The Millet and District Historical Society turned 30 in 2007!
Below you will find comments given at the Dinner....
Speech to Millet and District Historical Society Awards Dinner
October 13, 2007
Michael Gourlie, Executive Director, Archives Society of Alberta
It gives me great pleasure to bring greetings on behalf of Alberta’s archival community to the Millet and District Historical Society on its thirtieth anniversary.
In many ways, Millet is a model of what the Archives Society of Alberta hopes that every community can achieve with its archives. The dedicated efforts of its staff and volunteers ensure that the archival program maintains the required, basic standards for preservation of and access to Millet’s documentary heritage.
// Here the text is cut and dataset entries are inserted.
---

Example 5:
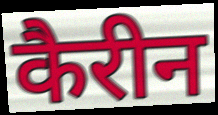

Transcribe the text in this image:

कैरीन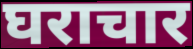
घराचारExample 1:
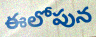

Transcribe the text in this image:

ఈలోపున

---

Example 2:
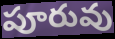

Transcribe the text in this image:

పూరువు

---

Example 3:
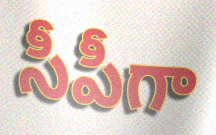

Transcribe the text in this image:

సీపీగా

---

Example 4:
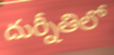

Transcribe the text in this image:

దుర్నీతిలో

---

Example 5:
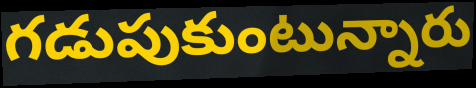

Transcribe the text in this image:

గడుపుకుంటున్నారు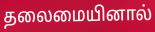
தலைமையினால்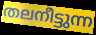
തലനീട്ടുന്ന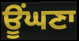
ਊਂਘਣਾ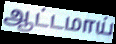
ஆட்டமாய்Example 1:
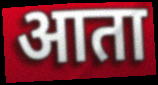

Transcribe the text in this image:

आता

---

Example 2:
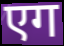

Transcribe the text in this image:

एग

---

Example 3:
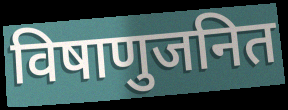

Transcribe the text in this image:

विषाणुजनित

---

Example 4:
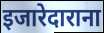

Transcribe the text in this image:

इजारेदाराना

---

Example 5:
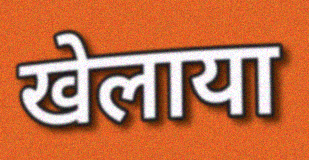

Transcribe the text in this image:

खेलाया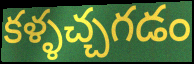
కళ్ళచ్చగడం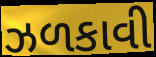
ઝળકાવી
Their hard work now to preserve unique documents, photographs and other records will allow future generations to understand the origins, growth and direction of the community.
But the Millet archives goes beyond meeting basic requirements – it actively reaches out to and plays a role in the community it serves. Saving the records of the Town of Millet before they were destroyed with the old Town Hall is just one example of their community service. The archives also holds diverse records of individuals, families, churches, sport and social organizations that give Millet its unique character. For people in the community to know that records of their achievements are valued and have a permanent home, that knowledge provides a sense of satisfaction, comfort, and community pride.
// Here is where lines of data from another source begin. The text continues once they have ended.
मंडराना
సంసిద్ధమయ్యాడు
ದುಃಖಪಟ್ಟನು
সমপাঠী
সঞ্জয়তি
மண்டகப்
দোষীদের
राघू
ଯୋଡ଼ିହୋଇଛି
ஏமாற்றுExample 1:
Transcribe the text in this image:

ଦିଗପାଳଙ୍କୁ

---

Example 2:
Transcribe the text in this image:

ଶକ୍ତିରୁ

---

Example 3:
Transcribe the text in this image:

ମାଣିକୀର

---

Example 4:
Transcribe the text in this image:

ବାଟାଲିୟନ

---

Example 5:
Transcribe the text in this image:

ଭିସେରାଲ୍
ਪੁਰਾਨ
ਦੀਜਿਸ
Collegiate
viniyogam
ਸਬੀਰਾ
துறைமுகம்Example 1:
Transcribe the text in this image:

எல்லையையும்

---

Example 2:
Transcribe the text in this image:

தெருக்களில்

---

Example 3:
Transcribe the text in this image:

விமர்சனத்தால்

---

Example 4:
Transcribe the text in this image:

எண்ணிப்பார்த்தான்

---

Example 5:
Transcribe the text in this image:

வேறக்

The archives also reaches out through its website and by participating in province-wide Internet projects, including scanning its photographs (done by a volunteer in her eighties, no less), contributing descriptions to national online databases, and participating in the Archives Society’s annual virtual exhibit. If all our members were as active, I wouldn’t be able to keep up with them.
In short, the archival program of the Millet and District Historical Society is a model for the rest of the province. I point this out to many communities thinking of establishing their own program, a fact that causes poor Tracey Leavitt no end of extra work (but she takes it with good humour). Thank you for the opportunity to sing the praises of one of Alberta’s best small archives. Good evening.